• [DIRECTIONS FOR THIS TASK]: Using the data that follows, return exactly the lines from the one that contains "of prostate cancer" through the one that contains "adenocarcinoma stained for", ends included.

• [PROVIDED ENTRIES]:
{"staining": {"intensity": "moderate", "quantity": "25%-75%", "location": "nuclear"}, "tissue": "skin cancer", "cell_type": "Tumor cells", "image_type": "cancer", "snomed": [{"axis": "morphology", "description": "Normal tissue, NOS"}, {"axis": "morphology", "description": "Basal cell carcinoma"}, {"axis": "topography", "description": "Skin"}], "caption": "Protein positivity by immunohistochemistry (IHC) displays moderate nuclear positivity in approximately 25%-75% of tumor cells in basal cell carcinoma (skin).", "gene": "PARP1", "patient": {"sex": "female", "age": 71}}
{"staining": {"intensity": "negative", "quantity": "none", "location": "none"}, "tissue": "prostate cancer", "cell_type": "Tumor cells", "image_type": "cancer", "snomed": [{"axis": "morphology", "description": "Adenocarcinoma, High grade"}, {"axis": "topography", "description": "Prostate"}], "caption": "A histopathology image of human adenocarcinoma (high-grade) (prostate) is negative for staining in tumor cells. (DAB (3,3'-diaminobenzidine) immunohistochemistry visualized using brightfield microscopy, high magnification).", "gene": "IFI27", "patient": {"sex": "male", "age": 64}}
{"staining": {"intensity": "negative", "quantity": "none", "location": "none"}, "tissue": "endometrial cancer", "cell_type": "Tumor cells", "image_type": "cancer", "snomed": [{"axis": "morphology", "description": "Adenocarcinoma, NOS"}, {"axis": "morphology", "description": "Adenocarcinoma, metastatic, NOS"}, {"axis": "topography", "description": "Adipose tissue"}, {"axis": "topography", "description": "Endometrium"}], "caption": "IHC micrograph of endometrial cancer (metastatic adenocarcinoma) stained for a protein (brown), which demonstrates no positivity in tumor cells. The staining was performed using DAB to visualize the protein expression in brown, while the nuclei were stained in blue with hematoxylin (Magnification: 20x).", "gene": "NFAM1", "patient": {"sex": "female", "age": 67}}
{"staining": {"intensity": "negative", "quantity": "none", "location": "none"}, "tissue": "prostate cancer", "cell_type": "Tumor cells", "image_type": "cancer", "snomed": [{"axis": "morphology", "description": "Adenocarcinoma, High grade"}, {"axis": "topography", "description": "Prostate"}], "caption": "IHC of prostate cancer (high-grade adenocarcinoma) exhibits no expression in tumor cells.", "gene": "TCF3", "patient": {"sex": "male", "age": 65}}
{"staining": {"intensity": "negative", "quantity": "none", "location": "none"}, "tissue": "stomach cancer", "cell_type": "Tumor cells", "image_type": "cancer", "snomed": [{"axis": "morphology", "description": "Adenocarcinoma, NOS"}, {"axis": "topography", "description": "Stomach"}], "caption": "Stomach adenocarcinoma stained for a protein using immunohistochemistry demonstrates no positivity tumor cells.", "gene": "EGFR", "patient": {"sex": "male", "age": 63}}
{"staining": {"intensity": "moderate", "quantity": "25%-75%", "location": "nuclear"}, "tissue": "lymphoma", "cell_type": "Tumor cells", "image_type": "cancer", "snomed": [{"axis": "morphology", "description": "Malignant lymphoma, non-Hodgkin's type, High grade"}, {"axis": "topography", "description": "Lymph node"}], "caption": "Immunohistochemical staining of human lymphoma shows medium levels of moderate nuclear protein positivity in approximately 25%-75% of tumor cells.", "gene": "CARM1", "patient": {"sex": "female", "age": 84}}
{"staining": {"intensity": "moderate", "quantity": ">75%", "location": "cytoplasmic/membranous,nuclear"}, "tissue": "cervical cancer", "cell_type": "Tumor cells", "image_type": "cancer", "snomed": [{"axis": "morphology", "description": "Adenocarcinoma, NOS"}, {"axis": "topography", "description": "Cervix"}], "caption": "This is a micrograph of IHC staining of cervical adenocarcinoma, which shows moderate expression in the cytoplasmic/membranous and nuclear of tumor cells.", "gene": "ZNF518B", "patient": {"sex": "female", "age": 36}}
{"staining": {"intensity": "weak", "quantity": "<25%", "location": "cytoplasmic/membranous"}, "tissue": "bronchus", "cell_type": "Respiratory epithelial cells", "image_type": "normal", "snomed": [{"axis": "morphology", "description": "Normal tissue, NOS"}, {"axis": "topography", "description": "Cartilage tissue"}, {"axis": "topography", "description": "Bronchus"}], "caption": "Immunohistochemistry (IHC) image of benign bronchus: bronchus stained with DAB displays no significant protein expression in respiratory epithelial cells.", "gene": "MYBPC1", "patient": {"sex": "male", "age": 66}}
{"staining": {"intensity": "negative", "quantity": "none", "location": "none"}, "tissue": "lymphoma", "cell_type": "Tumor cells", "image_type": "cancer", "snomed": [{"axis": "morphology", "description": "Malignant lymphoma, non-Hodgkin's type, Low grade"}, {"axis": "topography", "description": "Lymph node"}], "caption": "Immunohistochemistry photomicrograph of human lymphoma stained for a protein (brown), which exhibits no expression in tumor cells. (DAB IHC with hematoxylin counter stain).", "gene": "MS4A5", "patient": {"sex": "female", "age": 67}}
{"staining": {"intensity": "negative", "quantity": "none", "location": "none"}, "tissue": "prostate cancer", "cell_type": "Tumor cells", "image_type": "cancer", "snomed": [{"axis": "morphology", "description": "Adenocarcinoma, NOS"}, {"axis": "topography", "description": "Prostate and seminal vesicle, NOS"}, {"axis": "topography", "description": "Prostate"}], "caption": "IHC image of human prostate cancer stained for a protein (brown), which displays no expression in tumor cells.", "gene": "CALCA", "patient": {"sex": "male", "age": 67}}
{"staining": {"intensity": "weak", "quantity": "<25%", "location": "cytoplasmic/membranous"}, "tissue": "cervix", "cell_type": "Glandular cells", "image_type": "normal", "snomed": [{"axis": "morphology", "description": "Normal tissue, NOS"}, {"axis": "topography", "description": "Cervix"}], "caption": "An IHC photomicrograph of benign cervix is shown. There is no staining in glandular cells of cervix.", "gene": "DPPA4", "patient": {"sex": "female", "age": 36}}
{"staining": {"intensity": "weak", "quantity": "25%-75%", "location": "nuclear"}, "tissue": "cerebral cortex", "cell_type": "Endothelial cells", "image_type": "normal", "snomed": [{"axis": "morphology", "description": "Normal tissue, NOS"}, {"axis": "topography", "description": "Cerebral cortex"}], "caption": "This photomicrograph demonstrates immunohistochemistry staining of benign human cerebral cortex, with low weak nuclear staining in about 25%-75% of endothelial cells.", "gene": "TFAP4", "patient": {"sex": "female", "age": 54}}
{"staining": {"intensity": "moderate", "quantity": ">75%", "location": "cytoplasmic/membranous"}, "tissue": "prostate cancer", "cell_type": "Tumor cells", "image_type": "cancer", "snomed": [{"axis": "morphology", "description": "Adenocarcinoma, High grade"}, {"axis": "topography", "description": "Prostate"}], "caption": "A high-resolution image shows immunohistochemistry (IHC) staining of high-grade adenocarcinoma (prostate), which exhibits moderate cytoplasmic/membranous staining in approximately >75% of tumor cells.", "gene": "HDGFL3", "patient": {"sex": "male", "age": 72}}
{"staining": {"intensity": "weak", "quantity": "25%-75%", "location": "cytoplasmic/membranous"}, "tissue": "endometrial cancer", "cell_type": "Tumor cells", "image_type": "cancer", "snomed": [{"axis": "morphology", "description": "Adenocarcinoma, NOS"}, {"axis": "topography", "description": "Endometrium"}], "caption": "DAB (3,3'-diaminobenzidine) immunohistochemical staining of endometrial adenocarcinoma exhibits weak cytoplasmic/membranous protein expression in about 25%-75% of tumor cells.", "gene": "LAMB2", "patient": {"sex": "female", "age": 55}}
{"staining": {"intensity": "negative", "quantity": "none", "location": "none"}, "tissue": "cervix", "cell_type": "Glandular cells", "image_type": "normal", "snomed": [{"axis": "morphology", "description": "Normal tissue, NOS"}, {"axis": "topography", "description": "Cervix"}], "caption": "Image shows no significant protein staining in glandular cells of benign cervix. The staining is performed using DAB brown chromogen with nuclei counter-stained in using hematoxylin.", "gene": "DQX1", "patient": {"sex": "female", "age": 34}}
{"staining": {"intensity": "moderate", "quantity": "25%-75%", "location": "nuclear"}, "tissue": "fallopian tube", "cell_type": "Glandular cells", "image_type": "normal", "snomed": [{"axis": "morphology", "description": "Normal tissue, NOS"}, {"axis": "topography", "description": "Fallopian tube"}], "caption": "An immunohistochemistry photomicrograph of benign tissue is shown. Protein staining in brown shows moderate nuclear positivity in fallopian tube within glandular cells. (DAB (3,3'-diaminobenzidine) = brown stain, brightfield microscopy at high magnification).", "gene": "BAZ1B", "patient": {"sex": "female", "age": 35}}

• [RESPONSE TO THIS EXERCISE]:
{"staining": {"intensity": "negative", "quantity": "none", "location": "none"}, "tissue": "prostate cancer", "cell_type": "Tumor cells", "image_type": "cancer", "snomed": [{"axis": "morphology", "description": "Adenocarcinoma, High grade"}, {"axis": "topography", "description": "Prostate"}], "caption": "IHC of prostate cancer (high-grade adenocarcinoma) exhibits no expression in tumor cells.", "gene": "TCF3", "patient": {"sex": "male", "age": 65}}
{"staining": {"intensity": "negative", "quantity": "none", "location": "none"}, "tissue": "stomach cancer", "cell_type": "Tumor cells", "image_type": "cancer", "snomed": [{"axis": "morphology", "description": "Adenocarcinoma, NOS"}, {"axis": "topography", "description": "Stomach"}], "caption": "Stomach adenocarcinoma stained for a protein using immunohistochemistry demonstrates no positivity tumor cells.", "gene": "EGFR", "patient": {"sex": "male", "age": 63}}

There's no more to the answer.